Jesus’s final words to his disciples were, “You will receive power when the Holy Spirit has come upon you, and you will be my witnesses in Jerusalem, in all Judea and Samaria, and to the ends of the earth” (Acts 1:8). I’m certain the ends of the earth include the halls of science and that suggests the church must find a better way to address this question. – Drew
In the spirit of true scientific inquiry and following the most recent trend, we decided to use Open AI’s ChatGPT to tackle the capstone of our Lent series. So, after some trial and error, I loaded a few prompts, and watched as the chatbot weaved this fantastic piece. While I was amazed by the historical approach sprinkled with scientific facts about Jesus’s crucifixion, I ultimately found that the piece lacked the depth of theological reasoning and the sensibility brought to bear by the human heart and mind.
One of the most exciting things underscored by this article is that there are no inherent conflicts between science and faith. One of the conclusions reached by the chatbot is that science and faith are complementary ways of understanding the world rather than two opposing forces trying to cancel out each other. This conclusion is interesting because it reflects the importance of reading from the book of nature and the book of Scripture (one of SftC’s central tenets) to arrive at a deeper understanding of God’s transformative actions.
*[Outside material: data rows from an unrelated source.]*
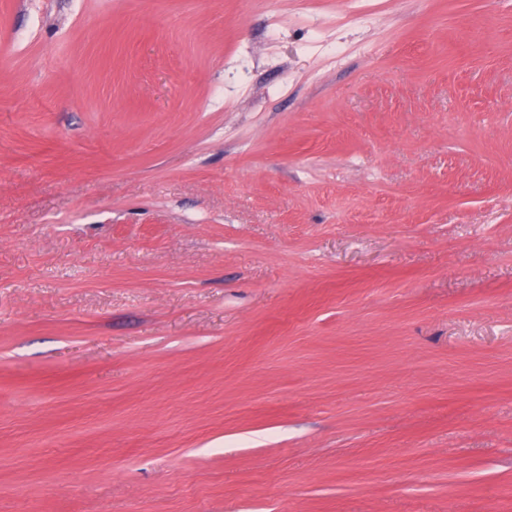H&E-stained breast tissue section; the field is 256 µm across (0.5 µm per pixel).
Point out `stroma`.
<instances>
[{
    "mask_svg": "<svg viewBox=\"0 0 512 512\" xmlns=\"http://www.w3.org/2000/svg\"><path fill=\"white\" fill-rule=\"evenodd\" d=\"M0 512H512V0H0Z\"/></svg>",
    "mask_w": 512,
    "mask_h": 512,
    "instance_id": "35a3bbf8",
    "label": "stroma"
}]
</instances>
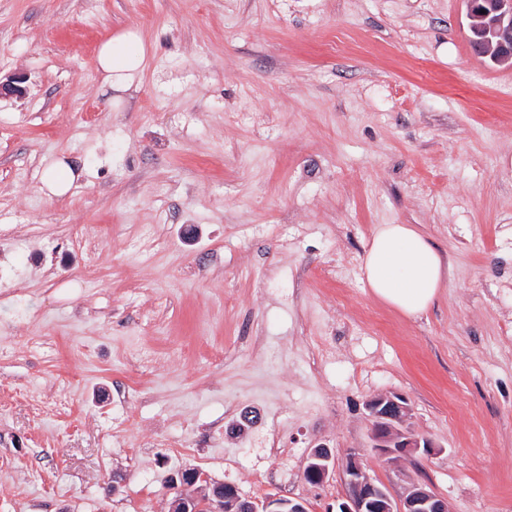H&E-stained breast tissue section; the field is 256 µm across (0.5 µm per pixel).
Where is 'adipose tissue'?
<instances>
[{"instance_id":"1","label":"adipose tissue","mask_w":512,"mask_h":512,"mask_svg":"<svg viewBox=\"0 0 512 512\" xmlns=\"http://www.w3.org/2000/svg\"><path fill=\"white\" fill-rule=\"evenodd\" d=\"M96 61L104 85L120 90L130 87L134 74L143 71L146 48L141 37L129 31L106 39ZM361 272L378 299L409 317L436 302L446 279L443 254L408 224H383L376 229Z\"/></svg>"}]
</instances>
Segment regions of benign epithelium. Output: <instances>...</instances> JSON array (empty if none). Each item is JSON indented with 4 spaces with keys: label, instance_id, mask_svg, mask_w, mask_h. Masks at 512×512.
<instances>
[{
    "label": "benign epithelium",
    "instance_id": "obj_1",
    "mask_svg": "<svg viewBox=\"0 0 512 512\" xmlns=\"http://www.w3.org/2000/svg\"><path fill=\"white\" fill-rule=\"evenodd\" d=\"M496 33L512 32V0H495ZM371 422L370 448L380 458L396 461L405 456L434 454L436 445L427 436L402 429L409 416L406 401L397 394L375 396L365 404ZM336 470L330 449L320 445L308 459L305 473L310 483L324 482ZM346 494L337 510L328 512H451L448 502L429 487L411 483L396 500L384 485L373 480L360 462V453H351L342 463ZM173 494L170 512H224V501L240 506V512H308L307 503L268 496L260 502L244 496L228 482H216L196 467L179 469L168 478Z\"/></svg>",
    "mask_w": 512,
    "mask_h": 512
}]
</instances>
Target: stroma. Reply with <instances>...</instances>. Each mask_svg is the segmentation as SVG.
I'll use <instances>...</instances> for the list:
<instances>
[{
    "label": "stroma",
    "mask_w": 512,
    "mask_h": 512,
    "mask_svg": "<svg viewBox=\"0 0 512 512\" xmlns=\"http://www.w3.org/2000/svg\"><path fill=\"white\" fill-rule=\"evenodd\" d=\"M148 64L104 93L99 44ZM0 512H169L197 467L327 512L312 449L390 392L431 456L371 477L512 512V64L465 0H0ZM82 176L44 195L46 162ZM382 224L448 263L409 318L361 280ZM259 419L230 429L244 410Z\"/></svg>",
    "instance_id": "1"
}]
</instances>
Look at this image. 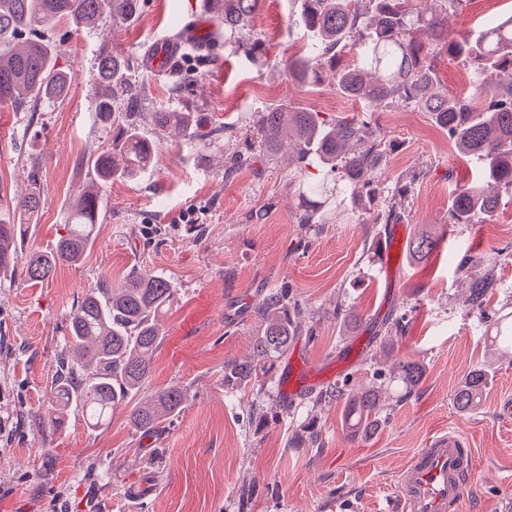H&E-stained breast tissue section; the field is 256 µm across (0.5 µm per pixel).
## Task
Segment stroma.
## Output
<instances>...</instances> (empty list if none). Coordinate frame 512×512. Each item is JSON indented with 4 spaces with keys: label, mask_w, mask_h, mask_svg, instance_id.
I'll return each instance as SVG.
<instances>
[{
    "label": "stroma",
    "mask_w": 512,
    "mask_h": 512,
    "mask_svg": "<svg viewBox=\"0 0 512 512\" xmlns=\"http://www.w3.org/2000/svg\"><path fill=\"white\" fill-rule=\"evenodd\" d=\"M292 12L291 0H265L250 23L265 55L220 51L194 91L180 96L170 91V75L143 66V53L168 38L174 22L204 18L203 0H141L130 25L78 30L61 20L47 37L61 49L59 69L74 75L67 94L33 111L0 105V194L34 187L42 199L19 254L51 251L87 186L102 199L81 262L57 267L43 283L20 271L0 280V512H379L395 470L451 426L475 456L466 512H499L512 487V419L502 415L512 404V362L491 338L496 319L512 322V192L501 191L491 219L451 223V197L480 177L482 161L461 156L431 113L387 103L373 112L386 159L370 190L346 196L330 223H301L296 143L287 137L277 155L264 153L259 112L288 105L332 120L363 106L330 81L288 77L285 61L306 50ZM509 15L512 0H464L448 15V38L461 42ZM105 46L125 59L129 83L145 88L138 126L159 156L132 181L97 182L89 163L116 137L92 107ZM432 63L442 89L471 99L469 60L444 53ZM159 109L197 113L195 130L170 138L145 118ZM214 128L224 136H211ZM238 155L253 164L232 168ZM392 207L407 236L442 234L428 262L400 250L383 267L377 253ZM134 271L162 273L176 290L158 319L152 376L136 399L178 382L187 406L153 437L135 430L127 404L96 428L76 410L63 428L45 424L71 309L103 277ZM482 278L493 286L480 308L468 285ZM279 286L304 307L305 327L262 396L229 391L224 362L250 354L254 308ZM350 350L353 361L327 374L325 385L350 393L382 387L403 359L426 370L366 438L351 435L342 404L320 398L319 388L290 401L282 394L291 361L320 367ZM480 367L490 371L481 401L461 413L454 395Z\"/></svg>",
    "instance_id": "1"
}]
</instances>
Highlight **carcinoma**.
<instances>
[{
  "label": "carcinoma",
  "mask_w": 512,
  "mask_h": 512,
  "mask_svg": "<svg viewBox=\"0 0 512 512\" xmlns=\"http://www.w3.org/2000/svg\"><path fill=\"white\" fill-rule=\"evenodd\" d=\"M216 27L205 35V44L224 43L249 58L265 53L263 43L251 32L249 23L261 11L264 0H205ZM296 22L308 37L304 55L286 63L288 75L297 80L322 81L323 70L333 73L336 91L374 106L384 102L416 105L432 113L448 131L462 153L485 162L487 184L476 182L457 190L451 201L455 224H468L477 215L491 217L499 205V193L491 187L512 188V84L495 82L496 72L512 70V17L498 20L462 44L441 40L448 16V3L464 0H431L436 8L428 15L416 13L412 0H295ZM140 0H0V104L37 108L41 103L67 94L72 75L56 66L58 48L46 39L44 30L65 19L75 29L91 28L107 20L134 22ZM356 49V59L344 63L339 53L346 46ZM466 52L474 57L472 89L484 98L482 111H474L464 100L448 96L431 77L430 59L442 52ZM125 60L103 47L97 56L101 93L95 100L97 120L118 129L120 138L90 159L102 180L116 174L131 176L156 162L154 145L140 136L131 117L119 105L134 87L126 78ZM202 78L199 71L181 75L174 87L178 95L191 91ZM151 121L179 138L192 127L194 113L160 109L149 113ZM258 126L266 150L281 147V134L288 130L297 138L300 161L309 155L336 173V180L304 182L300 197L305 207L304 224H325L333 204L358 188H370L366 176L382 164L381 135L366 115L343 116L332 122L318 112L268 108L260 113ZM361 145L358 153L348 147ZM40 195L31 190L9 201L18 219H0V276L15 271V241L22 240L37 216ZM101 199L95 189L84 192L71 206L66 234L49 252L34 251L26 256L23 270L29 281L44 282L60 264L75 263L91 247L93 230L99 221ZM440 239L422 232L407 241L408 255L422 262L439 248ZM489 280L470 284L473 303L485 304ZM175 294L162 275L133 272L125 280L104 279L83 295L69 315L70 336L58 355L52 381V401L46 422L55 425L60 414L80 407L94 425L112 415L114 407L130 402L148 379L150 356L160 343L156 317L170 306ZM255 313L260 329L252 337V355L240 361L224 362V388L263 392L268 374L288 354L302 332L305 309L287 287L266 294ZM425 375L422 364L400 360L390 369L401 402L407 399ZM487 371L473 370L455 393L461 412L479 403ZM324 395L345 399V422L358 435L374 431L382 407V391L368 388L351 397L336 386ZM187 390L178 385L154 393L147 402L133 408L131 421L136 430L158 433L170 416L183 408Z\"/></svg>",
  "instance_id": "cac0c4a2"
}]
</instances>
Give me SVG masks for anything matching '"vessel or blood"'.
<instances>
[{"instance_id": "1", "label": "vessel or blood", "mask_w": 512, "mask_h": 512, "mask_svg": "<svg viewBox=\"0 0 512 512\" xmlns=\"http://www.w3.org/2000/svg\"><path fill=\"white\" fill-rule=\"evenodd\" d=\"M474 476L468 440L457 431H442L395 472L384 512H462Z\"/></svg>"}]
</instances>
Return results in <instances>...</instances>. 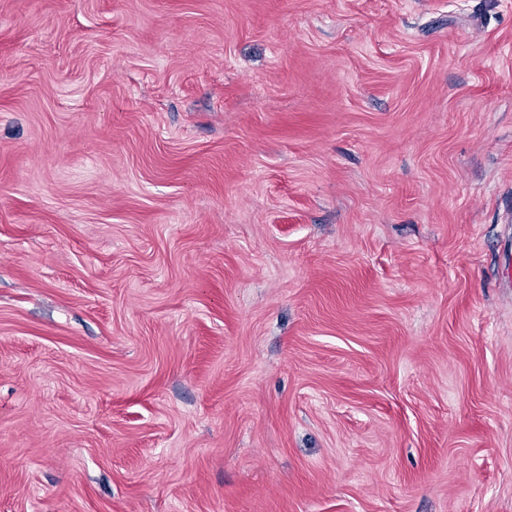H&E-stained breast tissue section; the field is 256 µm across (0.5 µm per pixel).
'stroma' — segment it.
Listing matches in <instances>:
<instances>
[{"label": "stroma", "instance_id": "stroma-1", "mask_svg": "<svg viewBox=\"0 0 512 512\" xmlns=\"http://www.w3.org/2000/svg\"><path fill=\"white\" fill-rule=\"evenodd\" d=\"M0 512H512V0H0Z\"/></svg>", "mask_w": 512, "mask_h": 512}]
</instances>
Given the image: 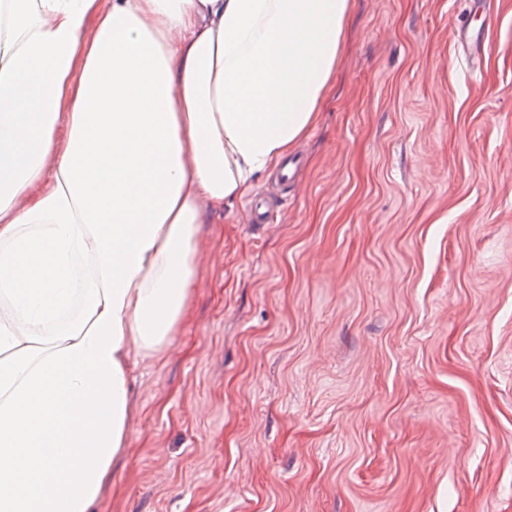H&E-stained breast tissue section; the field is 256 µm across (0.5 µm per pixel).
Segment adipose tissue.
Listing matches in <instances>:
<instances>
[{
	"label": "adipose tissue",
	"mask_w": 512,
	"mask_h": 512,
	"mask_svg": "<svg viewBox=\"0 0 512 512\" xmlns=\"http://www.w3.org/2000/svg\"><path fill=\"white\" fill-rule=\"evenodd\" d=\"M350 0H0V512H94L198 233L314 125Z\"/></svg>",
	"instance_id": "adipose-tissue-1"
}]
</instances>
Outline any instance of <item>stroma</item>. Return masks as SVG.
Segmentation results:
<instances>
[{
  "mask_svg": "<svg viewBox=\"0 0 512 512\" xmlns=\"http://www.w3.org/2000/svg\"><path fill=\"white\" fill-rule=\"evenodd\" d=\"M294 154L202 225L95 512H512V0H351Z\"/></svg>",
  "mask_w": 512,
  "mask_h": 512,
  "instance_id": "stroma-1",
  "label": "stroma"
}]
</instances>
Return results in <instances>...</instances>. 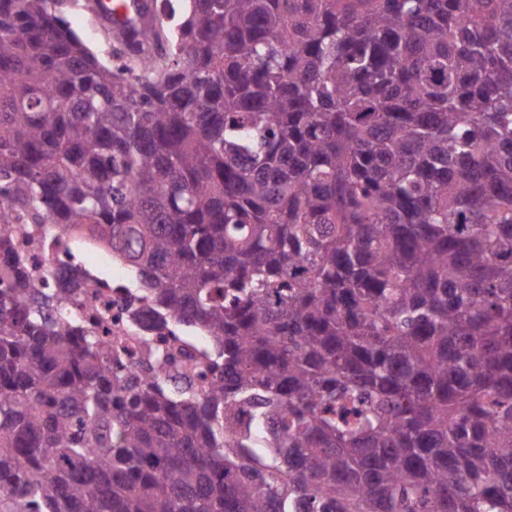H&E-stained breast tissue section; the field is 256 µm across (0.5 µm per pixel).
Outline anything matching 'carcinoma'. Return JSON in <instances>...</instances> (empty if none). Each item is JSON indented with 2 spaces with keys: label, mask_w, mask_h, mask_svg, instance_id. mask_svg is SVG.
I'll use <instances>...</instances> for the list:
<instances>
[{
  "label": "carcinoma",
  "mask_w": 512,
  "mask_h": 512,
  "mask_svg": "<svg viewBox=\"0 0 512 512\" xmlns=\"http://www.w3.org/2000/svg\"><path fill=\"white\" fill-rule=\"evenodd\" d=\"M0 0V512H512V0ZM15 224L195 355L112 354ZM89 4L91 6V11L100 14L102 20L106 22V19L99 11L98 1H92ZM92 12L87 14V12L83 11L81 8L76 9L69 14L68 20L70 21L72 28L88 41L91 49L98 52L100 49L103 50L105 48V44L103 42L104 33ZM87 28H97L98 32L101 33L102 36L95 35V40H89L87 37ZM19 251L28 259L30 270L50 266L59 273L71 265H80L86 271L94 287V295L87 297L74 293L66 307L57 311L62 319L83 317L95 328L96 334L107 342V346H119L136 352L149 334L147 316L133 321L126 311L132 300L143 310H150V302L141 299L139 288L134 286L137 275L112 258V248L90 236L76 231L60 229L52 224L21 225L14 234Z\"/></svg>",
  "instance_id": "obj_1"
}]
</instances>
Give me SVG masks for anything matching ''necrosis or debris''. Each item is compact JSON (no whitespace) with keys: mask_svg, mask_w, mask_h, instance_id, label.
I'll list each match as a JSON object with an SVG mask.
<instances>
[{"mask_svg":"<svg viewBox=\"0 0 512 512\" xmlns=\"http://www.w3.org/2000/svg\"><path fill=\"white\" fill-rule=\"evenodd\" d=\"M14 241L26 255L31 271L47 266L61 271L71 265L86 271L94 287L93 296L73 294L65 308L58 310L59 318H83L109 345L133 352L142 347L149 320H132L126 305L132 301L147 310L151 304L142 300L134 285V272L113 258L110 247L82 232L51 224L19 226Z\"/></svg>","mask_w":512,"mask_h":512,"instance_id":"obj_1","label":"necrosis or debris"}]
</instances>
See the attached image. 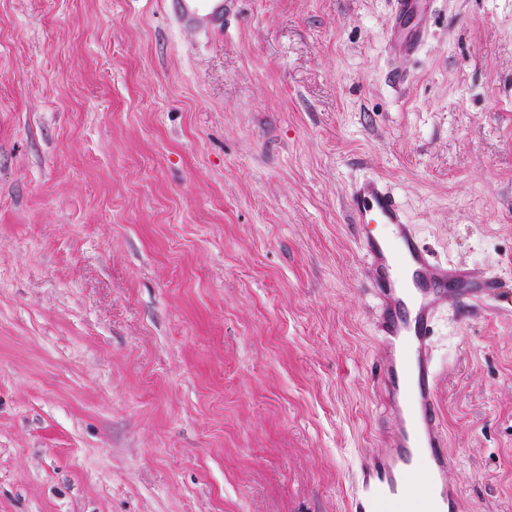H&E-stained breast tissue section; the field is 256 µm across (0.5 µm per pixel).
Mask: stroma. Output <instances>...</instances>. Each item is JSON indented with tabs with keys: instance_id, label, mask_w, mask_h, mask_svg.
<instances>
[{
	"instance_id": "stroma-1",
	"label": "stroma",
	"mask_w": 512,
	"mask_h": 512,
	"mask_svg": "<svg viewBox=\"0 0 512 512\" xmlns=\"http://www.w3.org/2000/svg\"><path fill=\"white\" fill-rule=\"evenodd\" d=\"M0 0V512H347L382 350L347 205L480 269L432 338L459 512H512V0ZM177 21L188 28L215 30L224 27L226 3L229 0H164Z\"/></svg>"
}]
</instances>
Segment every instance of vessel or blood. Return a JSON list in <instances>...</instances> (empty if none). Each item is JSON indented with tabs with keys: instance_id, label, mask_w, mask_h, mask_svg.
I'll list each match as a JSON object with an SVG mask.
<instances>
[{
	"instance_id": "1",
	"label": "vessel or blood",
	"mask_w": 512,
	"mask_h": 512,
	"mask_svg": "<svg viewBox=\"0 0 512 512\" xmlns=\"http://www.w3.org/2000/svg\"><path fill=\"white\" fill-rule=\"evenodd\" d=\"M167 2L185 27L224 25L227 0ZM348 203L360 226V250L373 271L375 328L383 352L377 378L387 419L381 430L384 449L362 459L349 512H458L435 392L433 328L448 298L490 295L494 286L475 269L434 262L382 180L356 182ZM374 224L383 225V232H371Z\"/></svg>"
}]
</instances>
The piece reached its climax by giving a detailed account of Jesus’ crucifixion, together with plausible medical explanations for the cause of death. The stark brutality of this process provides a jarring juxtaposition to the loving actions of a God who sends his only begotten Son as the vicarious sacrificial lamb for the forgiveness of sins. All these elements come together to remind us of the historical death of Jesus as a central element of faith that cannot be discounted by science. I am certainly looking forward to the future of these kinds of technological advances. – Ed
For a few years now, I’ve been musing about the interrelatedness between jazz performance (which I do), the philosophical implications of quantum physics, and the theological hope that flows from our eschatology. In my mind, this fairly disparate group of ideas has some intriguing connections.
This piece came together as one brief expression of those connections, partly because I remembered something I learned from Ted Peters while I worked on my doctorate. (And I quote) “To be is to have a future. Here is the implication for the Christian doctrine of creation: the way God gives being to creatures is to give them a future. Each moment, God gives the cosmos the next moment.”
I’m fascinated by what all this means personally. I tend to be a person who likes change, probably because change is essential to jazz improvisation. (In fact, the chord structure in jazz is called “the changes.”) I find that when we are open to change, life makes sense because—whether we like it or not—change is a constant. When I am open to change and thus to the changing, evolving world around me, I find myself resonating with what Louis Armstrong sang (and whom I quote in this piece), “What a wonderful world!” – Greg
And with that, let us at Science for the Church wish you a Merry Christmas and a Happy New Year!